- **PROBLEM TO SOLVE**: Write out again every line from the one containing "Photography" down to the final line, leaving the pictures out.

- **EXCERPTED RECORDS**:
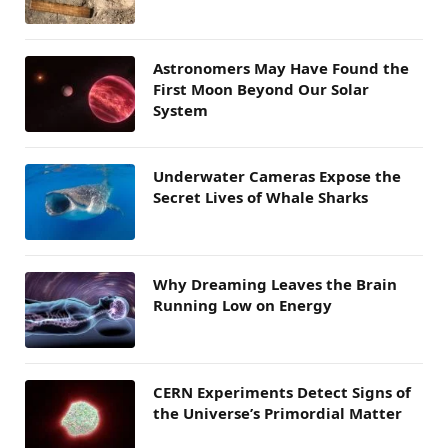
Astronomers May Have Found the
First Moon Beyond Our Solar
System
Underwater Cameras Expose the
Secret Lives of Whale Sharks
Why Dreaming Leaves the Brain
Running Low on Energy
CERN Experiments Detect Signs of
the Universe’s Primordial Matter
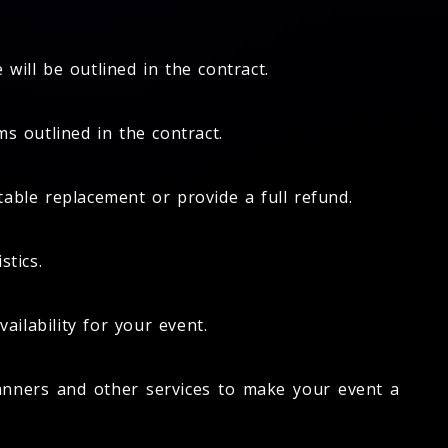
will be outlined in the contract.
s outlined in the contract.
itable replacement or provide a full refund.
stics.
ailability for your event.
anners and other services to make your event a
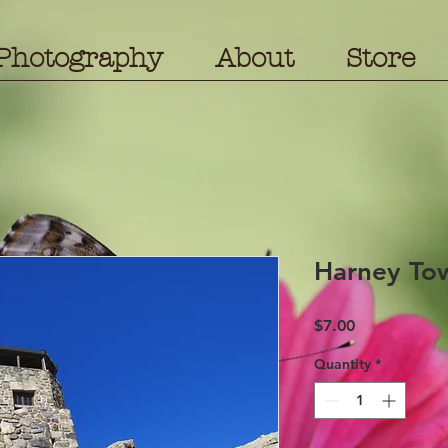
Photography
About
Store
Harney To
Price
$7.00
Quantity
*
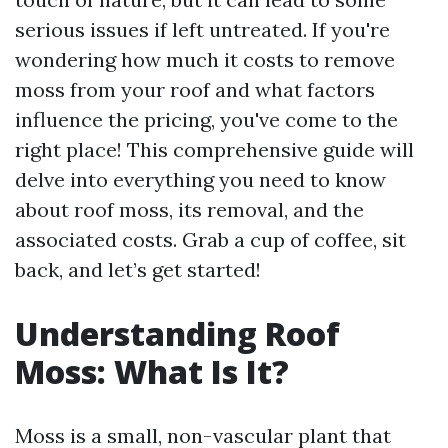
serious issues if left untreated. If you're
wondering how much it costs to remove
moss from your roof and what factors
influence the pricing, you've come to the
right place! This comprehensive guide will
delve into everything you need to know
about roof moss, its removal, and the
associated costs. Grab a cup of coffee, sit
back, and let’s get started!
Understanding Roof
Moss: What Is It?
Moss is a small, non-vascular plant that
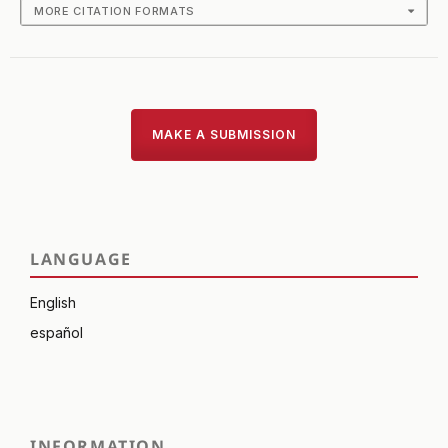
MORE CITATION FORMATS
MAKE A SUBMISSION
LANGUAGE
English
español
INFORMATION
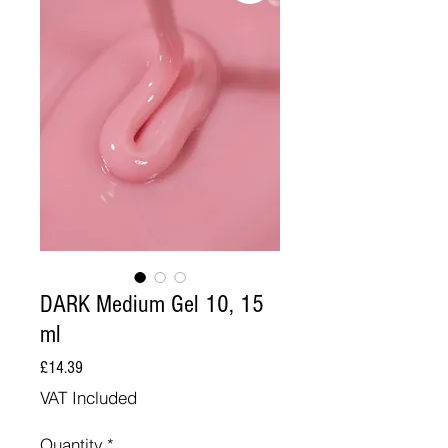
DARK Medium Gel 10, 15
ml
Price
£14.39
VAT Included
Quantity
*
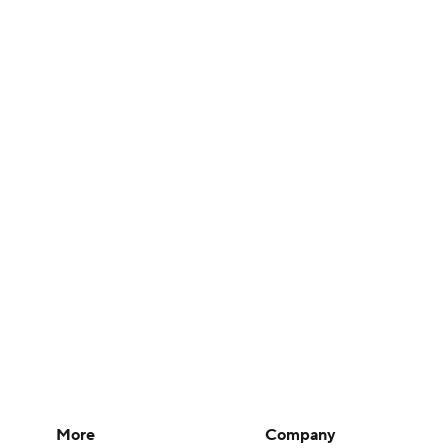
More
Company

- **RESPONSE AREA**:
Photography
About
Store
Harney To
Price
$7.00
Quantity
*
serious issues if left untreated. If you're
wondering how much it costs to remove
moss from your roof and what factors
influence the pricing, you've come to the
right place! This comprehensive guide will
delve into everything you need to know
about roof moss, its removal, and the
associated costs. Grab a cup of coffee, sit
back, and let’s get started!
Understanding Roof
Moss: What Is It?
Moss is a small, non-vascular plant that
MORE CITATION FORMATS
MAKE A SUBMISSION
LANGUAGE
English
español
INFORMATION
DARK Medium Gel 10, 15
ml
Price
£14.39
VAT Included
Quantity
*
More
Company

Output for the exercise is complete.